▶ Assigned task: Write out the dialogue transcript from "Good Lord willing" to "me staying outside.".

▶ Selected text:
-----

You ain't been stopping by
to check in on her?
Little inconsiderate, ain't it?
- Wheeler going in there with us?
- No.
I asked Herm to take him and
Gary Callahan back to the office.
Don't want Gary out there
getting caught up in them traps,
and Dominguez back, Wheeler's
an unnecessary liability.
You think Barrett'll
put him back upstairs?
Good Lord willing
and the creek don't rise.
First day back.
Maybe she should stay outside.
Yeah, maybe.
LALA: I hope you guys aren't
talking about me staying outside.
'Cause that's not happening.
- LALA: NIS.
- Everybody step outside.
- Let's go. Everybody step outside.
- LALA: NIS.
GIBBS: Open the doors.
Everybody step out in the hall, please.
Ma'am, NIS. I need you
to step out of the room, please.
Need you to move everybody to one area,
so I can question them.
GIBBS: Bedrooms all the way down, boss.
ABE: Stanley, gather everyone
into the nursery, please.
How many kids you got living here?
It's not that kind of nursery.
- LALA: Everyone follow me.
- GIBBS: Let's go.
- Federal agent. Open the door.
- LALA: Follow me, please.
ABE: These plants
are native to California,
each and every one of them.
Y'all, what, sell them to landscapers?
Yeah, but it's more than transactional.
Developers, they come in,
they plant thirsty lawns,
ornamental imports.
We're repopulating the land
with what should be here.
What always was.
Y'all got to live together to do that?
Developers pushed us out of our homes.
Made our lives hell
until we gave in and sold low,
so we came out here
and made this place our own.
That's a sad story, but I got a Marine
hanging from a tree out there that says
the rumors about this place are true.
People do disappear out here,
but it's because they hear about us.
They stay to earn a living, to belong.
Started with eight of us
who were displaced.
Now, we take in anyone
who needs a job or a home.
That ain't what I'm asking.
No one here had anything to do
with your Marine
being caught in that snare,
Agent Franks.
No one.
BETH: We keep them locked up in here.
No other firearms on site?
We got another shotgun up in the
tower in case of emergencies.
The phone lines are
hit or miss out here.
We do get people
trying to break in sometimes.
Usually, the police scanners
just tell us
the cops ain't coming to help.
Hey.
Guard from outside,
he doesn't look right.
You finish up with her.
I'll see what he knows.
I got him.
You out there a lot?
You seen anything going on
in those woods?
People move signs out there
for target practice.

-----

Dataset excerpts
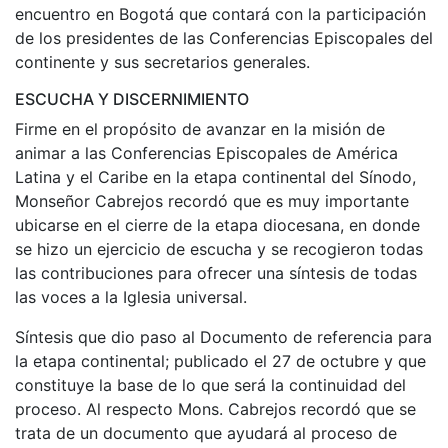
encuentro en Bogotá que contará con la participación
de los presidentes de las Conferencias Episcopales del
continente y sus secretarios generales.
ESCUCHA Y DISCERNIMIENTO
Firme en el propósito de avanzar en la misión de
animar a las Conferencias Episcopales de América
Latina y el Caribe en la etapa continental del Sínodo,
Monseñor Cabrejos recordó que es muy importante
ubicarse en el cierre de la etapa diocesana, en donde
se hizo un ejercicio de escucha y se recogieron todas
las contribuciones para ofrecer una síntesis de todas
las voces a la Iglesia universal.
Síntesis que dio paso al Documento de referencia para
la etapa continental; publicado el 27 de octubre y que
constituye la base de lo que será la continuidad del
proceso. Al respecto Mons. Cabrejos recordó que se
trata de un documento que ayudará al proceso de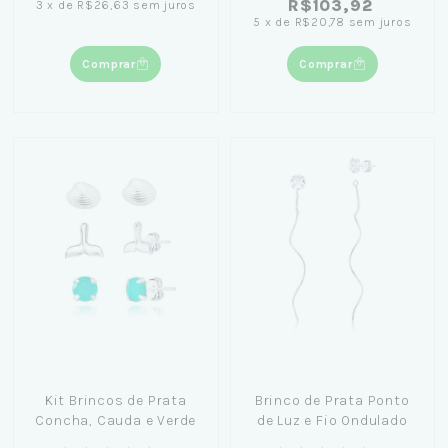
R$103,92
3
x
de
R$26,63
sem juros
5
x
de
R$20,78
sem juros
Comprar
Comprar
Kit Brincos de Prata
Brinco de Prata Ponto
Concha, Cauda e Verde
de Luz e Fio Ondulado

-----

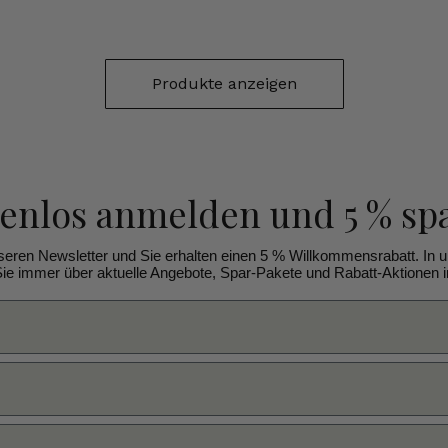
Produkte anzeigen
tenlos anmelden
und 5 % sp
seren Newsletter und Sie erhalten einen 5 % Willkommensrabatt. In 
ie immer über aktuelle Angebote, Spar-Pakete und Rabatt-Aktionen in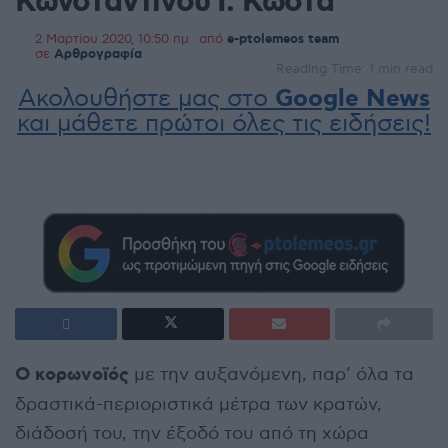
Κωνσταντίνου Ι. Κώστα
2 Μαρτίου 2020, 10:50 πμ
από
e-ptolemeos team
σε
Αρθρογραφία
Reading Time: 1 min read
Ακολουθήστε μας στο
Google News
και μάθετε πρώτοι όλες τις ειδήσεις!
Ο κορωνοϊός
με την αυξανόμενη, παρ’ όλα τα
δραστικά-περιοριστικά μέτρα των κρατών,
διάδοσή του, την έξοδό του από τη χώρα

-----

▶ Exercise output:
Good Lord willing
and the creek don't rise.
First day back.
Maybe she should stay outside.
Yeah, maybe.
LALA: I hope you guys aren't
talking about me staying outside.